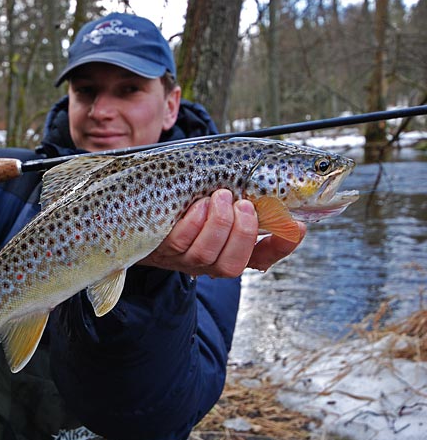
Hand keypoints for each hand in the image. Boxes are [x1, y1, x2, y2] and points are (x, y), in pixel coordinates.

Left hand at [138, 189, 305, 277]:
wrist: (141, 206)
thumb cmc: (188, 196)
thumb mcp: (220, 193)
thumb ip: (245, 191)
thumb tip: (275, 174)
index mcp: (230, 247)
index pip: (263, 257)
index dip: (283, 246)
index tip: (298, 226)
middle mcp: (209, 259)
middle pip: (232, 264)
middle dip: (243, 233)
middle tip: (243, 203)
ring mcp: (183, 258)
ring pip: (206, 255)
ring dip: (218, 223)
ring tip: (220, 196)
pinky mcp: (162, 249)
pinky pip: (181, 242)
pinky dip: (194, 222)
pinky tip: (198, 204)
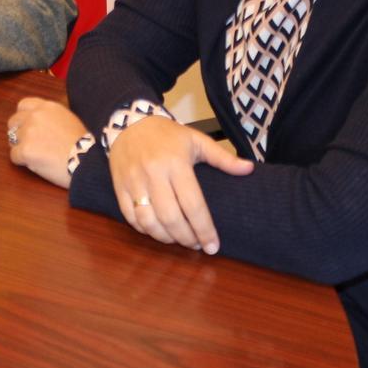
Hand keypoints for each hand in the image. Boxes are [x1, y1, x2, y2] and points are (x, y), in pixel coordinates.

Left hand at [6, 97, 88, 188]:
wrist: (87, 161)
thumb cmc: (83, 145)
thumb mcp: (68, 119)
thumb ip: (50, 117)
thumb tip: (38, 123)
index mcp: (46, 107)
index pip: (23, 105)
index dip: (23, 118)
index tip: (27, 127)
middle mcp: (35, 116)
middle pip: (13, 122)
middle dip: (18, 133)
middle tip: (29, 144)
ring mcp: (28, 132)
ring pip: (12, 140)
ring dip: (20, 147)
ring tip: (36, 156)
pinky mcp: (25, 150)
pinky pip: (14, 156)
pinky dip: (22, 161)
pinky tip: (36, 164)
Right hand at [107, 115, 253, 253]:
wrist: (129, 122)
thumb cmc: (167, 135)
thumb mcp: (196, 140)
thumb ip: (223, 157)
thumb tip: (248, 169)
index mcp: (176, 163)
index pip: (193, 204)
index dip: (204, 229)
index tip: (213, 246)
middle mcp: (154, 173)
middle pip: (170, 217)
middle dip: (186, 238)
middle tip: (196, 245)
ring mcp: (134, 181)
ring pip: (148, 221)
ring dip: (164, 237)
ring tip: (177, 239)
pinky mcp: (119, 186)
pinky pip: (130, 216)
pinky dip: (144, 229)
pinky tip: (156, 230)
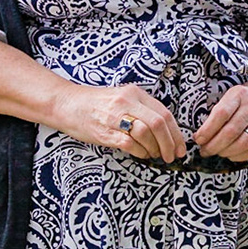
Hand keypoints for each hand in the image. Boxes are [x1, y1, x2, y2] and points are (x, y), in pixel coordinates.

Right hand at [52, 82, 184, 161]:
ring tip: (156, 155)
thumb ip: (141, 109)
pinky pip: (130, 144)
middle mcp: (126, 101)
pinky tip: (142, 154)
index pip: (164, 113)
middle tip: (172, 156)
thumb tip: (165, 131)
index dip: (176, 133)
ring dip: (155, 149)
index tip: (181, 146)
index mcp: (134, 92)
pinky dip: (141, 152)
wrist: (67, 104)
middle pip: (158, 123)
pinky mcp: (105, 131)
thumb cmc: (95, 104)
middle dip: (170, 143)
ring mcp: (115, 116)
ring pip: (146, 133)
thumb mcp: (121, 97)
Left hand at [193, 72, 247, 160]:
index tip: (198, 138)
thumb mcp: (234, 95)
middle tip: (203, 150)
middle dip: (213, 145)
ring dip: (224, 152)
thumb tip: (201, 133)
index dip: (207, 129)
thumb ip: (220, 111)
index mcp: (239, 94)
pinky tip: (229, 154)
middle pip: (230, 131)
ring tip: (215, 152)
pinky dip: (237, 156)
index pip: (221, 114)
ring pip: (241, 143)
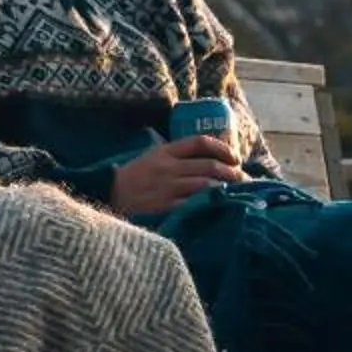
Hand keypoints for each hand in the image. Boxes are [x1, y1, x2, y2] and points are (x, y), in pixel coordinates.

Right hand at [109, 133, 245, 216]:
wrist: (107, 199)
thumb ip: (177, 156)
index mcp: (164, 152)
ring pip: (206, 185)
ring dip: (227, 189)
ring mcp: (166, 189)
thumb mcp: (152, 159)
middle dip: (232, 173)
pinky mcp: (165, 209)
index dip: (222, 148)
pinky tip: (220, 207)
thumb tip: (211, 157)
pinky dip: (211, 204)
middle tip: (243, 180)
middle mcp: (167, 168)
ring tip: (237, 194)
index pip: (200, 143)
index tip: (235, 158)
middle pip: (209, 166)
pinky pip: (195, 205)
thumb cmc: (134, 180)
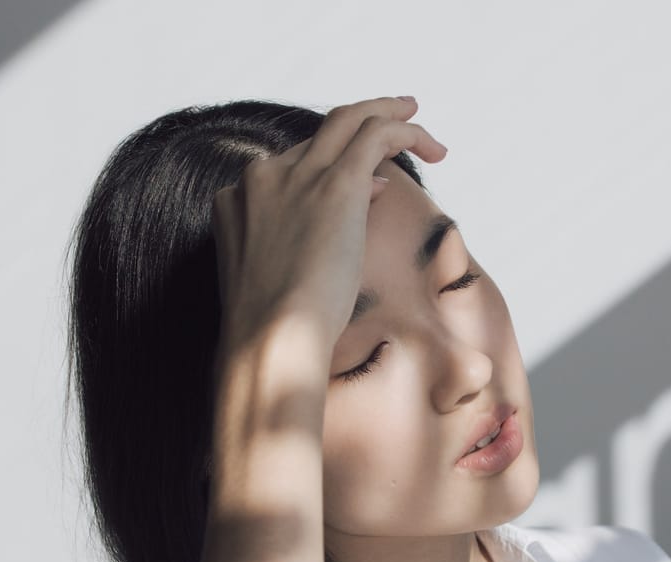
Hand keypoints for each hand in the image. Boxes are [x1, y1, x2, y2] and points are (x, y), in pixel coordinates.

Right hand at [210, 96, 446, 367]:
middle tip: (396, 117)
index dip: (330, 170)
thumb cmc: (274, 333)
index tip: (368, 185)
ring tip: (416, 118)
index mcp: (237, 203)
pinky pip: (375, 133)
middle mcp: (262, 179)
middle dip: (358, 123)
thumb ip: (299, 244)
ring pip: (348, 120)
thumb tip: (349, 211)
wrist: (271, 340)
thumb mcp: (277, 282)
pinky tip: (433, 147)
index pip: (291, 169)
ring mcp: (296, 176)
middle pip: (318, 136)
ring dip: (386, 114)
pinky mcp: (335, 183)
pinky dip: (405, 130)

════════

▶ **Aim of the task**
An exact copy of the lines above between the line holding "index dip: (23, 118)" and the line holding "pinky tip: (36, 164)", inclusive, is the whole answer.

▶ **Output of the task**
index dip: (23, 118)
index tip: (27, 127)
middle mcp: (35, 116)
middle pip: (13, 122)
middle dip: (18, 133)
middle tip: (29, 144)
ring mcp: (28, 132)
ring pip: (12, 140)
ring dip: (20, 147)
ring tip: (36, 156)
pinky mcp: (25, 150)
pinky pip: (14, 156)
pinky dip: (22, 161)
pinky tip: (36, 164)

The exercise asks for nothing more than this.